The first time I heard about Harvey Milk was during my sophomore year of college. I was taking a solo-performance class and was performing an interpretation of Tim Miller’s “Spilt Milk.” Miller’s piece accentuated what it means to have your hopes shattered in a major way for the first time. I read it as a parallel story to my own, and as such, the death of Harvey Milk was not that interesting to me at the time. For me, the death of Harvey Milk in Miller’s story struck me as the moment that sealed Miller’s temporal doom. It meant that his journey was not going to be as simple as he thought. It was the realization that he had a journey, in the Gilgamesh, Jesus, Buddha kind of way. Miller says that San Francisco felt like a gay utopia in the late 70’s and the death of Harvey Milk shattered that false image. It’s here where the title of Miller’s piece is particularly disturbing. Miller is a highly affective performer, but if and when I have seen him cry, I can’t help but feel that there is still a part of him that is “acting.” This is by no means an admonition, especially since I think that he is only in part acting. The best affective performances are where the performer knows how close they can get to the line and position their performance at that point. Miller excels at this, and as such his performances are emotionally and politically charged. When we hear the last lines of this particular piece, and we hear of the death of Harvey Milk and George Moscone, we don’t see Miller break down. We do not see Miller cry over “Spilt Milk.” Instead, we see the burgeoning political activist coming into his own. We do not see that the utopia was shattered, but that the utopian image was shattered. The utopia never existed. When I was 19 and performing my adaptation of this piece, I focused on the shattering of the image without giving much thought to the particular image that Miller was evoking. In his piece, Miller was remembering a point in time where, for millions of people, an image of what could be seemed so close but was proven to be so very far away. Miller situates this in relation to his own story but is constantly evoking this larger audience.

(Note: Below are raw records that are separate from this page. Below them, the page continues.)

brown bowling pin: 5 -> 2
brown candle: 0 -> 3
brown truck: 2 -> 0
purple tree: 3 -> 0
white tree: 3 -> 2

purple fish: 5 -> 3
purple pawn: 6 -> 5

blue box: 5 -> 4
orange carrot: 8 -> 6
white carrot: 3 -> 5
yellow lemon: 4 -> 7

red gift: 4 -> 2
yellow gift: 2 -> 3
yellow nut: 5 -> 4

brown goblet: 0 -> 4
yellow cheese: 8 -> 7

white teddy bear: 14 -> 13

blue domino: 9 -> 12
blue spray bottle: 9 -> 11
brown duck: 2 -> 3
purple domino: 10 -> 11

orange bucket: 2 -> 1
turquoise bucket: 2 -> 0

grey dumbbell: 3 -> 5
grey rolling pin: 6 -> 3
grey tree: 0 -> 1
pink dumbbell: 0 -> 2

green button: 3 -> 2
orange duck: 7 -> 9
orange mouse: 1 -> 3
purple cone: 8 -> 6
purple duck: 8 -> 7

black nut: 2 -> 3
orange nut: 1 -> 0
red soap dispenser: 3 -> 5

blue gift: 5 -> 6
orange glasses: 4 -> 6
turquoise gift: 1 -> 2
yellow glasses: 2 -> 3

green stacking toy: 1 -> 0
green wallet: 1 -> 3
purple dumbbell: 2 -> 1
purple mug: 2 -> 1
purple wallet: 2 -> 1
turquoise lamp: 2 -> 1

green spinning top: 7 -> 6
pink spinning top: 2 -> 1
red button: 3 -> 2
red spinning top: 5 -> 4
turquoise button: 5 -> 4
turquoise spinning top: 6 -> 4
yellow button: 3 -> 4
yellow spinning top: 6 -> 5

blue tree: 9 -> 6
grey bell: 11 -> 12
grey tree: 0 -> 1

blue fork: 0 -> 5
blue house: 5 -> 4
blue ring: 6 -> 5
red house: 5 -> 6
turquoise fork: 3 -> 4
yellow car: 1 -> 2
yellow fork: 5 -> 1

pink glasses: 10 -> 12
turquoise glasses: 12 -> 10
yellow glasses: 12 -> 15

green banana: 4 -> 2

I look back on my performance at the time and see that what I did was leave the global message that Miller was evoking, totally out of the performance, and focused instead on myself at a particular moment in time. My performance, while highly effective (I drew some conclusions that I otherwise wouldn’t have, and I created an enjoyable thirty minutes of theatre for my audience), was barely, if at all, affective. As such, I allowed my audience and myself to leave the theater unchanged.